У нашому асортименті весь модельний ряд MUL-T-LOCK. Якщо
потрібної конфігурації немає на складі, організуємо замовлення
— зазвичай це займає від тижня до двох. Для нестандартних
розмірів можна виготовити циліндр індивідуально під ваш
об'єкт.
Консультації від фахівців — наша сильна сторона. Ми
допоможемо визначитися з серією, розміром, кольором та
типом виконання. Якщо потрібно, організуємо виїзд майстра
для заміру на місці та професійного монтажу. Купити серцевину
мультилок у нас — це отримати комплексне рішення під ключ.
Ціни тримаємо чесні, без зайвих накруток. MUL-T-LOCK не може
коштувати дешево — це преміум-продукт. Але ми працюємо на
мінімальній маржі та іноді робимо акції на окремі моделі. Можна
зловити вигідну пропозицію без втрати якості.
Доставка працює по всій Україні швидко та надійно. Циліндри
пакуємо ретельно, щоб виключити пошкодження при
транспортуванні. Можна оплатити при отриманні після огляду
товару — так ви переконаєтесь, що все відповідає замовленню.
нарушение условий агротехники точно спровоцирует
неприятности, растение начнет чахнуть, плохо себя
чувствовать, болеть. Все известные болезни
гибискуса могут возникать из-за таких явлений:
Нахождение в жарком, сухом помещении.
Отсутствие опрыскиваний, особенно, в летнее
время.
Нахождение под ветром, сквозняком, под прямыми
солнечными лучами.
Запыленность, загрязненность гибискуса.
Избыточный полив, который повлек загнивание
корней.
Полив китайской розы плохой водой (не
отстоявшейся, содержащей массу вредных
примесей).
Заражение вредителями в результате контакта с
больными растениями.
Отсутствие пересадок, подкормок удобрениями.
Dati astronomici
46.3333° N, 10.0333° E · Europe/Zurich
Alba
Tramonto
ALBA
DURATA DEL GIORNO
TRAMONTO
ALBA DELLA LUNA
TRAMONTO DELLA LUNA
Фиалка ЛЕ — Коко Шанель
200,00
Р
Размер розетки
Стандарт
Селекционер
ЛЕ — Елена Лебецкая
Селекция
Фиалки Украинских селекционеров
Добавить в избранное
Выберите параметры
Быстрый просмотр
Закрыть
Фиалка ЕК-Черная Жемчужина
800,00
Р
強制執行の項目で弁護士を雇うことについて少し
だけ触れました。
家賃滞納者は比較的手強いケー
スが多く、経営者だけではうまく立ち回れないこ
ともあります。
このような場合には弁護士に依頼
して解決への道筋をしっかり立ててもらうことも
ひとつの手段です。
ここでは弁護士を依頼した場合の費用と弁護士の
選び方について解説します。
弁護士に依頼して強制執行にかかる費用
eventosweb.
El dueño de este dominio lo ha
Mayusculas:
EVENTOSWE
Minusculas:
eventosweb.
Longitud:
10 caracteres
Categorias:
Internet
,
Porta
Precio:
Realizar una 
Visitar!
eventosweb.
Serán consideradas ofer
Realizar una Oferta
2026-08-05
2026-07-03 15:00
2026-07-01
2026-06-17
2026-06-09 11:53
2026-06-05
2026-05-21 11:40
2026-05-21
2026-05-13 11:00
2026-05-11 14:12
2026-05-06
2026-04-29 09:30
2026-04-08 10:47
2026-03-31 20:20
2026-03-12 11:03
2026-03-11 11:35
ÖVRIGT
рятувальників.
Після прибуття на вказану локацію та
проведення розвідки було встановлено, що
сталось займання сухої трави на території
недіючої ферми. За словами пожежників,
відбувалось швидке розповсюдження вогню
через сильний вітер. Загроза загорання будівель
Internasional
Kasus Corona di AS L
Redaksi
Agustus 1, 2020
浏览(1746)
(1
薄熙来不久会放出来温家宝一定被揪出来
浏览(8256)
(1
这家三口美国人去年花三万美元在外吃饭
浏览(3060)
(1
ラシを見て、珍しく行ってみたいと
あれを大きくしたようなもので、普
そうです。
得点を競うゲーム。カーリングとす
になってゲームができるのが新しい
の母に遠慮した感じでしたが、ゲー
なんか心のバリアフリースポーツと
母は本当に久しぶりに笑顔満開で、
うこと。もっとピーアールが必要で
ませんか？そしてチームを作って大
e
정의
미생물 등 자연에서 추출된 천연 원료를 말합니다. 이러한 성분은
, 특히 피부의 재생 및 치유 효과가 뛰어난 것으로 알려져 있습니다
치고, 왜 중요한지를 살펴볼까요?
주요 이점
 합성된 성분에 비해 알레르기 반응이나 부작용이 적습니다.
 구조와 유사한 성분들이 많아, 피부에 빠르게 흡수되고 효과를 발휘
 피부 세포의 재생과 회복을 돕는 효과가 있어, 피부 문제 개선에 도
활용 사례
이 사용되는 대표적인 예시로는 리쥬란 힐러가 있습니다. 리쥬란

-- DESCRIPTION OF THE TASK --
Tally the lines of the listing that contain "гибискуса" and give the tally alone.

-- REPLY TO THE TASK --
2